Croizet Cuvee Leonie 1858 Cognac
The bottle 1858 Croizet Cuvée, retailed at a whopping huge price tag of $156,700, took the record with the Guinness Book of World Records at the world’s most expensive Cognac.
This is a very special bottle from one of the finest Cognac-producing houses. Croizet Croizet Cuvée Léonie is made up with the oldest, most precious eaux-de-vie in the company’s paradis – this producer’s ultimate cuvée is one of the world’s most exclusive Cognacs. The bottles themselves are the original blown glass, heavy, deep yellowish-brown. The Cognac was bottled from the 1858 harvest.

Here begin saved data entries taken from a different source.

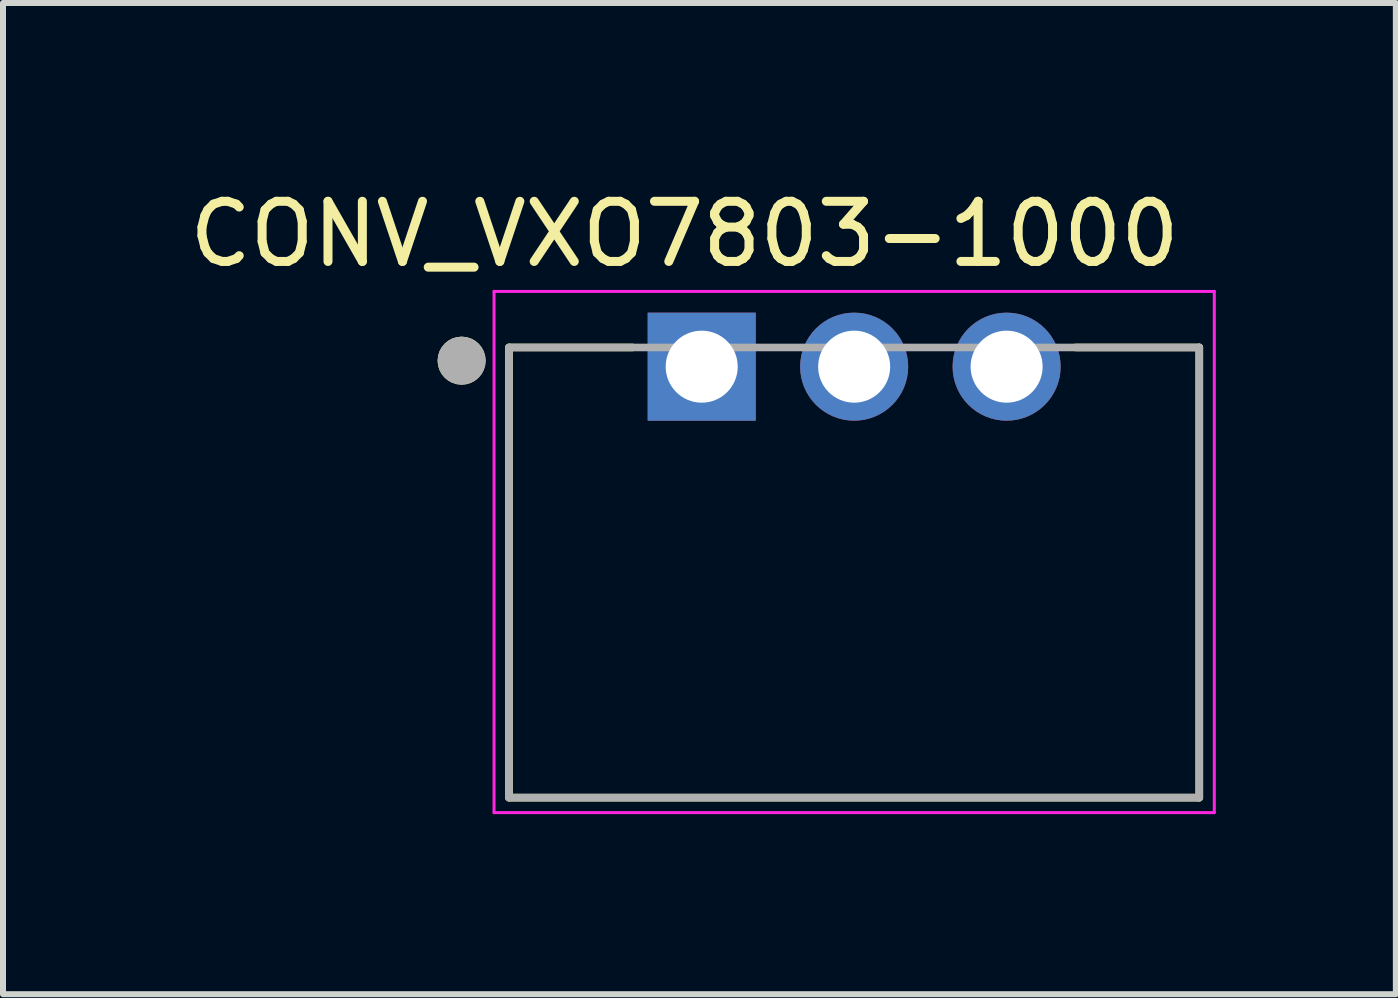
<source format=kicad_pcb>
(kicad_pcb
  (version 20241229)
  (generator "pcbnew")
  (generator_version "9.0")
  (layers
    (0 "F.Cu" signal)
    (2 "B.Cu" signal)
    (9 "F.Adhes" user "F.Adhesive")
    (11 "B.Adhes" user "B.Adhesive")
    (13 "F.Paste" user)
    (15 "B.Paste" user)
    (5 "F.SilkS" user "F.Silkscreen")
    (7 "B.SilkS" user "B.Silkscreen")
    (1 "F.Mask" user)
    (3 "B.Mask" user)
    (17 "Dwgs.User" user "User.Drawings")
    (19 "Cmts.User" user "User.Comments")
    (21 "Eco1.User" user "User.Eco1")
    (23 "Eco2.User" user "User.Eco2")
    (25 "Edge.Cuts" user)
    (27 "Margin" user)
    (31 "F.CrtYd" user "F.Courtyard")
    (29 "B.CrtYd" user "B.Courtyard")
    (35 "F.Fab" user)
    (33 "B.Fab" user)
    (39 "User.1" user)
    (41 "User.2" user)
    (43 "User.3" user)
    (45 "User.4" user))
  (footprint "CONV_VXO7803-1000"
    (layer "F.Cu")
    (at 8.641 3.059)
    (property "Reference" "CONV_VXO7803-1000" (at -0.286 -2.209 0) (layer "F.SilkS") (effects (font (size 1.002 1.002) (thickness 0.15))))
    (attr through_hole)
    (fp_line (start -3.21 -0.32) (end -1.154 -0.32) (stroke (width 0.127) (type solid)) (layer "F.SilkS"))
    (fp_line (start -3.21 7.18) (end -3.21 -0.32) (stroke (width 0.127) (type solid)) (layer "F.SilkS"))
    (fp_line (start 8.29 -0.32) (end 6.234 -0.32) (stroke (width 0.127) (type solid)) (layer "F.SilkS"))
    (fp_line (start 8.29 -0.32) (end 8.29 7.18) (stroke (width 0.127) (type solid)) (layer "F.SilkS"))
    (fp_line (start 8.29 7.18) (end -3.21 7.18) (stroke (width 0.127) (type solid)) (layer "F.SilkS"))
    (fp_circle (center -4 -0.1) (end -3.8 -0.1) (stroke (width 0.4) (type solid)) (fill no) (layer "F.SilkS"))
    (fp_line (start -3.46 -1.254) (end 8.54 -1.254) (stroke (width 0.05) (type solid)) (layer "F.CrtYd"))
    (fp_line (start -3.46 7.43) (end -3.46 -1.254) (stroke (width 0.05) (type solid)) (layer "F.CrtYd"))
    (fp_line (start 8.54 -1.254) (end 8.54 7.43) (stroke (width 0.05) (type solid)) (layer "F.CrtYd"))
    (fp_line (start 8.54 7.43) (end -3.46 7.43) (stroke (width 0.05) (type solid)) (layer "F.CrtYd"))
    (fp_line (start -3.21 -0.32) (end 8.29 -0.32) (stroke (width 0.127) (type solid)) (layer "F.Fab"))
    (fp_line (start -3.21 7.18) (end -3.21 -0.32) (stroke (width 0.127) (type solid)) (layer "F.Fab"))
    (fp_line (start 8.29 -0.32) (end 8.29 7.18) (stroke (width 0.127) (type solid)) (layer "F.Fab"))
    (fp_line (start 8.29 7.18) (end -3.21 7.18) (stroke (width 0.127) (type solid)) (layer "F.Fab"))
    (fp_circle (center -4 -0.1) (end -3.8 -0.1) (stroke (width 0.4) (type solid)) (fill no) (layer "F.Fab"))
    (fp_circle (center 0.01 -0.01) (end 0.21 -0.01) (stroke (width 0.4) (type solid)) (fill no) (layer "F.Fab"))
    (pad "1" thru_hole rect (at 0 0) (size 1.8 1.8) (drill 1.2) (layers "*.Cu" "*.Mask"))
    (pad "2" thru_hole circle (at 2.54 0) (size 1.8 1.8) (drill 1.2) (layers "*.Cu" "*.Mask"))
    (pad "3" thru_hole circle (at 5.08 0) (size 1.8 1.8) (drill 1.2) (layers "*.Cu" "*.Mask")))
  (gr_rect
    (start -3 -3)
    (end 20.206 13.514)
    (stroke (width 0.1) (type default))
    (fill no)
    (layer "Edge.Cuts")))
</source>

Of this, Lee Tachman – owner of Financial District Wine and Liquor – said, “What impresses me about this Cognac is that Croizet resisted the temptation to transfer this magnificent Cognac into a fancy modern bottle. It’s still in its original hand-blown glass bottle from 1858, with dust and dirt on it from the Paradis cave where it has been sitting for over 150 years.”
According to Gennady Agrest, President of Croizet Cognac Americas, the company chose Financial District Wine and Liquor as one of a handful of US outlets because owner Lee Tachman “understands and appreciates the history of the brand.” Agrest went on to explain that “Lee does a lot of business with high end liquor, and I have a lot of trust in him. To sell the world’s most expensive Cognac, we have to identify with the right sellers. Financial District Wines has a very impressive collection of other liquors and wines, and his clients are exactly the kind of people we want to experience our full line of Cognac Croizet, and give the opportunity to buy the 1858 Cuvée Léonie.”
Founded in 1805 by Leon Croizet, Cognac Croizet is one of the oldest cognac houses in the world. The producer bottles only single vintages, a rarity in the industry, skipping the bad years rather than blending grapes across vintages as is common practice. Today the brand is one of only three Cognacs that has never lost the right to commercialize single vintage Cognacs. As Agrest explained, “In 1963 there was a lot of fraud in the Cognac business, so the governing body stripped this distinction from all but three Cognacs. Croizet is one.”